Abigail Brown: Chapter 13

            The sun was shining onto Abigail’s face from where she lay spread out on her extra-long dorm bed. But all Abigail felt was a throbbing headache and a wave of nausea. What happened last night? Abigail rubbed the old makeup and sleep from her eyes trying to remember how she got back to her dorm.

            She remembered going to the party and being embarrassed about her horrible dancing skills. Then she remembered the linoleum tiled kitchen with the keg surrounded by several guys. She remembered that one guy, Brad, who poured her shots and stared into her eyes. Then she remembered the stuff she wanted to forget: the kissing, the crying on the porch, the tripping in front of Brad and his jerk friends and falling so that her underwear was showing. She remembered them laughing and calling her a bitch, she remembered stumbling back into the house and crying some more, then she remembered feeling really bad about something, but she wasn’t sure what.

            From where she lay on her bed, Abigail could her roommate typing furiously and flipping pages that sounded like they came from a text book. This took Abigail’s confusion to a whole new level. Oh my gosh, what time is it! She thought it must be at least one since Destiny was never up before noon, especially on a Saturday.

            Abigail grabbed her phone and was shocked to see that it was only 11:04am. She glanced at Destiny, but her ears had not deceived her. Destiny had two text books opened wide next to her laptop and a notebook balanced in front of her. She was really studying, at 11am, on a Saturday. Abigail was shocked. She looked back down at her phone to be sure she’d read the time right, and then she noticed that she had an unread text message from Chloe.
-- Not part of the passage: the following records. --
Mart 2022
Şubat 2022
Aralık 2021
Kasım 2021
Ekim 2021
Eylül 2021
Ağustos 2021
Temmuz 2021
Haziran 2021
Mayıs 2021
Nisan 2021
            Text me when u wake up!!!

            Abigail ignored this and went back to sleep. A few hours later she heard her phone vibrating on the nearby table. She flipped it open without looking at the number and mumbled, “Hello?”

            “Abbey, are you up yet?” Chloe’s voice was far too loud and Abigail cringed at the pain in her head. “Abbey! Hello! Are you there?”
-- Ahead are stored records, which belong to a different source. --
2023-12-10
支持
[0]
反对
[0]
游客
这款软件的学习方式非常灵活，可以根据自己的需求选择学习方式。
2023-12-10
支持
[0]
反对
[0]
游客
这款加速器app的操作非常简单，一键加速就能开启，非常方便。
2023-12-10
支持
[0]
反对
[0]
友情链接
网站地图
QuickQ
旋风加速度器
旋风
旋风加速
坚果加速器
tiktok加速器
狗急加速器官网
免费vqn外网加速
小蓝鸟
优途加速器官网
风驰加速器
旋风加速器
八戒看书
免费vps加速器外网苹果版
            “Yah, Yah. I’m here”

            “Do you know what time it is?” Chloe seemed angry.

            “Um, no. Not really,” Abigail was not even sure she wanted to know, she just wanted to go back to sleep.

            “It’s four in the afternoon!” At this Abigail felt much more awake, she didn’t even think it was after one. “How much of last night do you remember?” The tone of Chloe’s voice threw Abigail off and she wondered how much of the night she’d forgotten.

            “Enough… I think”

            “Well, what’s the last thing you remember?”

            “I’m not sure; it’s still kind of hazy. I think it was coming inside after those jerks saw me fall on my face.” As she said this, Abigail remembered there hurtful words. They stung more now that she was sober.

            “Oh, I missed that part… But unfortunately that wasn’t the worst part.” Abigail groaned, she wasn’t sure if she really wanted to know what else happened. “Meet me in a half hour by the cafeteria and I’ll fill you in.”